Transat Café L’Or 2025 : la course contre la dépression fait rage sur la route du Sud
LE FAIT DU JOUR. La flotte des Class40 bientôt à La Corogne
Certains skippers de la TRANSAT CAFÉ L’OR Le Havre Normandie vont donc poser pied à terre. Comme annoncé par la direction de course dimanche dernier, les Class40 feront escale à La Corogne. Objectif ? Se protéger d’une violente dépression qui va s’abattre sur toute la péninsule ibérique. « Il y a un premier front en milieu de journée jeudi et ça reste très perturbé vendredi », précise Pierre-Yves Guillerm, le météorologue de la course. Désormais, tous s’organisent donc pour assurer cette escale en Galice. Une partie de l’équipe logistique est déjà sur place et deux membres de la direction de course s’y rendent dans la soirée. « Les premiers devraient arriver demain dans la matinée entre 11 h et 12 h, précise Yann Château. La grande majorité de la flotte arrivera avant midi le lendemain. »

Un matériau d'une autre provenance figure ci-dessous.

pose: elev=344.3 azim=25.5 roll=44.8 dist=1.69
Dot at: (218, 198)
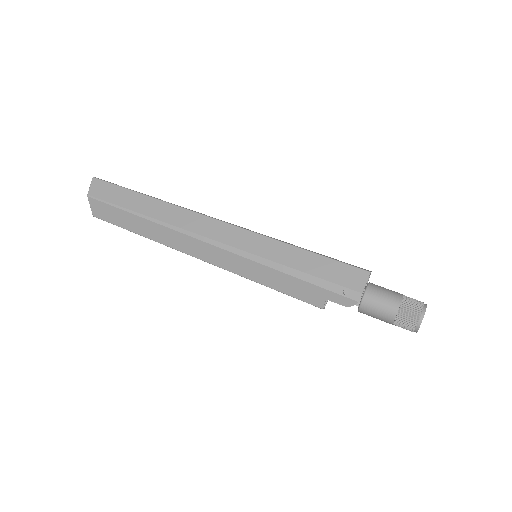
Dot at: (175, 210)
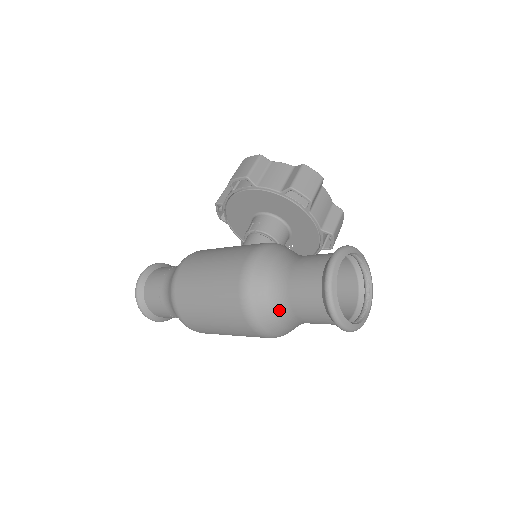
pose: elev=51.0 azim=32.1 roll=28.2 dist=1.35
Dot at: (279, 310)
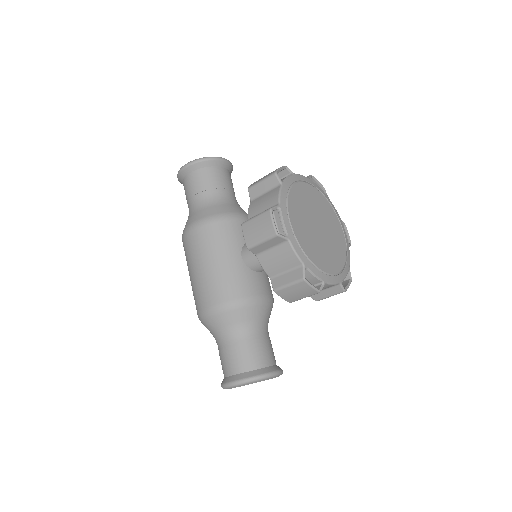
Dot at: occluded
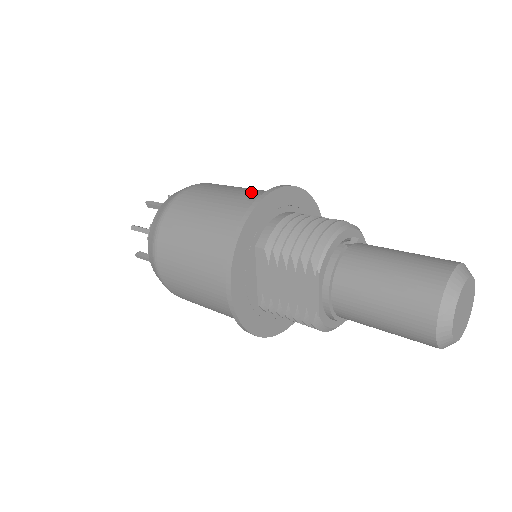
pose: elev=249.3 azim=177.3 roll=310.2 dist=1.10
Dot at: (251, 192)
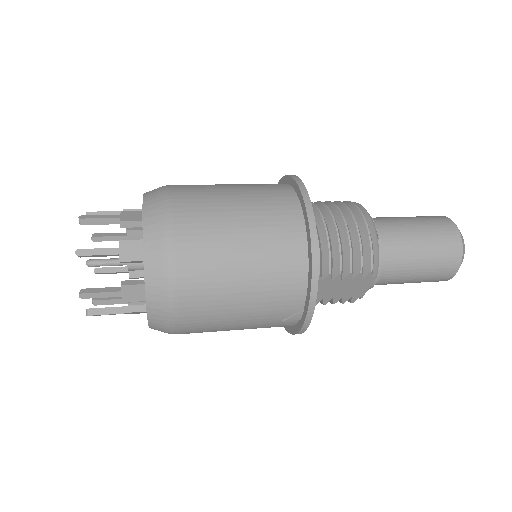
Dot at: (270, 214)
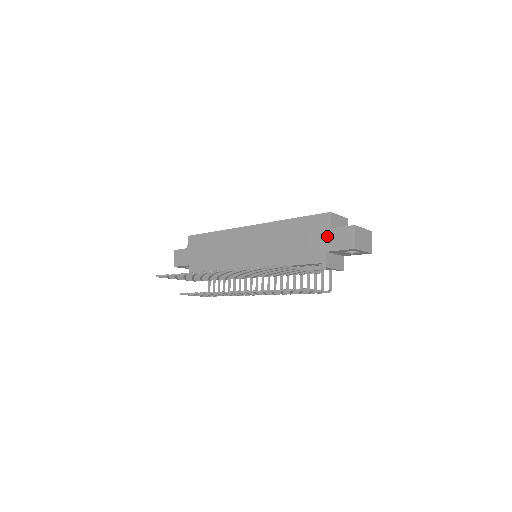
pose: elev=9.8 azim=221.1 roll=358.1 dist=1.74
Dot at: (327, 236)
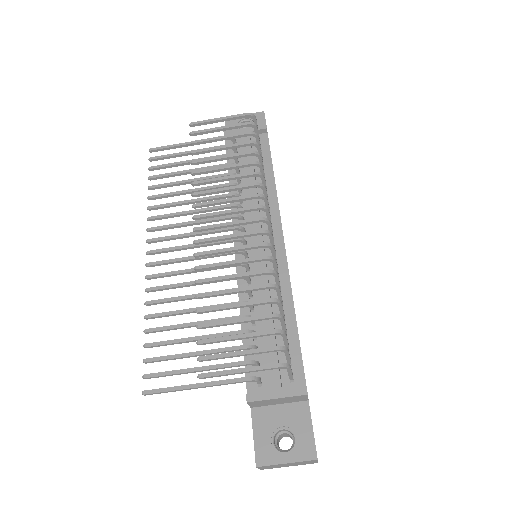
Dot at: occluded
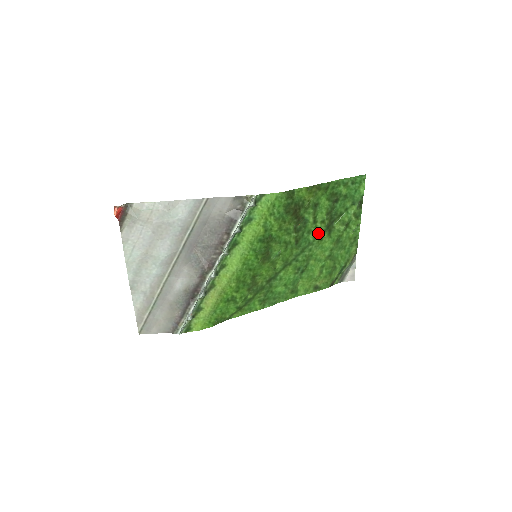
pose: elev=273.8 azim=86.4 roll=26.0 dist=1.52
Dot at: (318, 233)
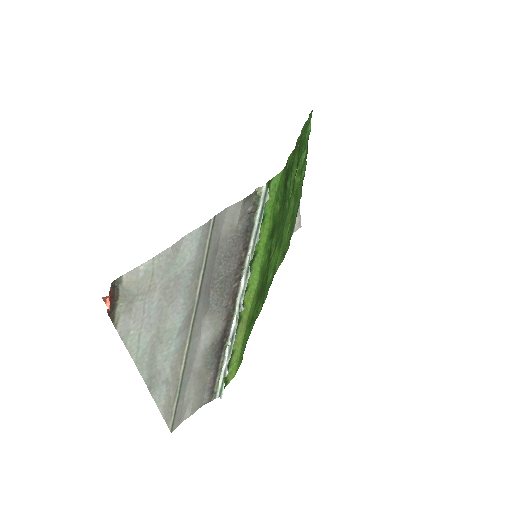
Dot at: (290, 196)
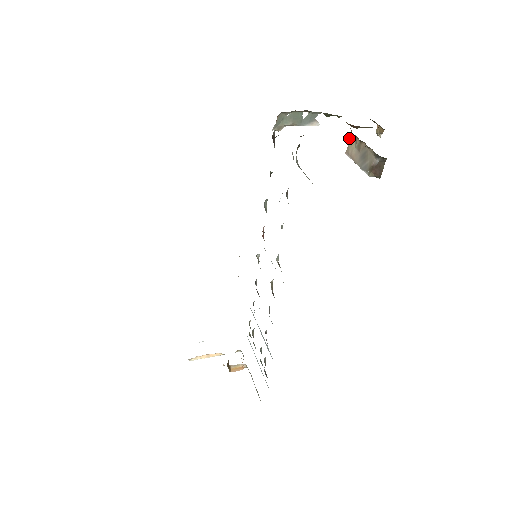
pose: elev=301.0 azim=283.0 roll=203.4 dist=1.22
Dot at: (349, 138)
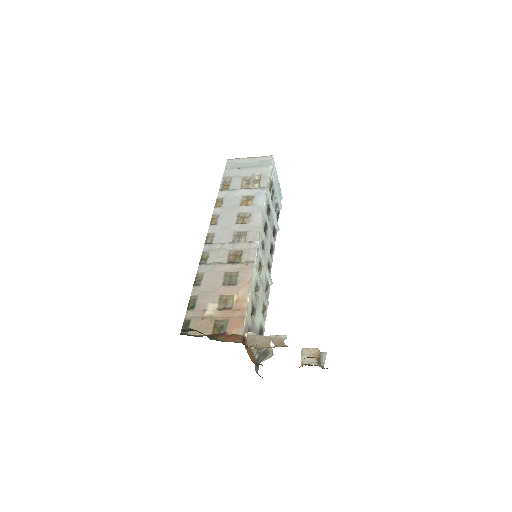
Dot at: occluded
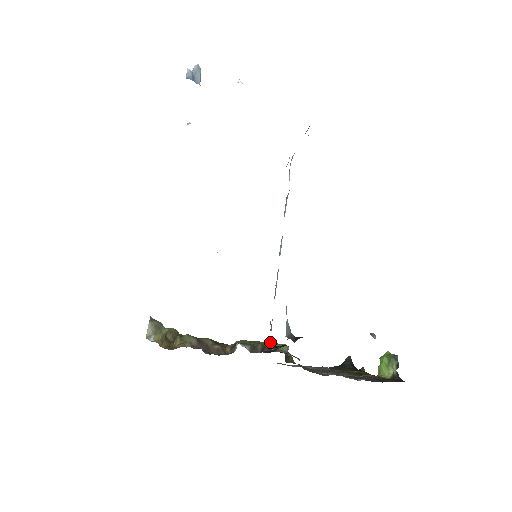
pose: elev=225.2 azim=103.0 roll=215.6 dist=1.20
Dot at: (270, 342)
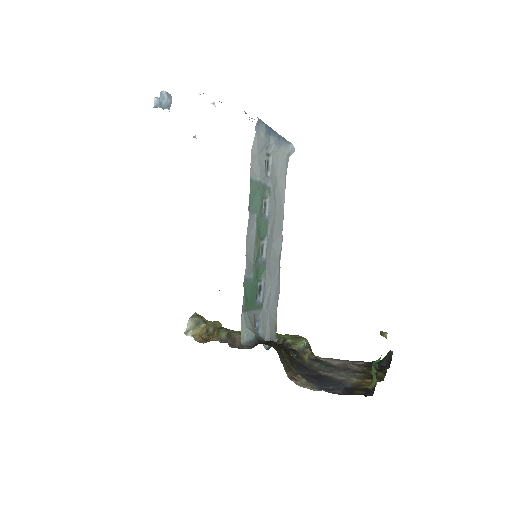
Dot at: occluded
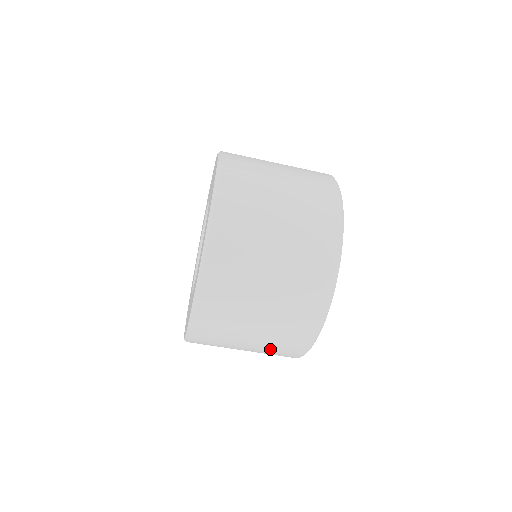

« Ce n’est pas facile à estimer, tout dépend de la longueur de la dorsale où nous sommes actuellement, on en saura plus dans la soirée », abonde Yannig Livory (Interaction). À noter qu’une attention particulière est portée par la direction de course aux quatre bateaux encore en Manche. Pour les autres, les regards sont tournés vers le nouveau départ. « Il pourrait y avoir une fenêtre entre samedi et lundi, les conditions de mer s’améliorent », explique Pierre-Yves Guillerm. Sur les monocoques, on se réjouit de cet arrêt qui permettra de se préserver face à la virulence du phénomène. « Le début de course a été assez éprouvant, j’ai dû attendre 24 heures avant de manger un plat chaud, l’arrêt va nous faire du bien », reconnaît Mikael Mergui (Centrakor Hirsch). « Moi je suis super contente d’aller en Espagne, assure dans un éclat de rire Aina Bauza Roig (Engie - Dessine-moi la high-tech). On va pouvoir se reposer et bien manger surtout ! »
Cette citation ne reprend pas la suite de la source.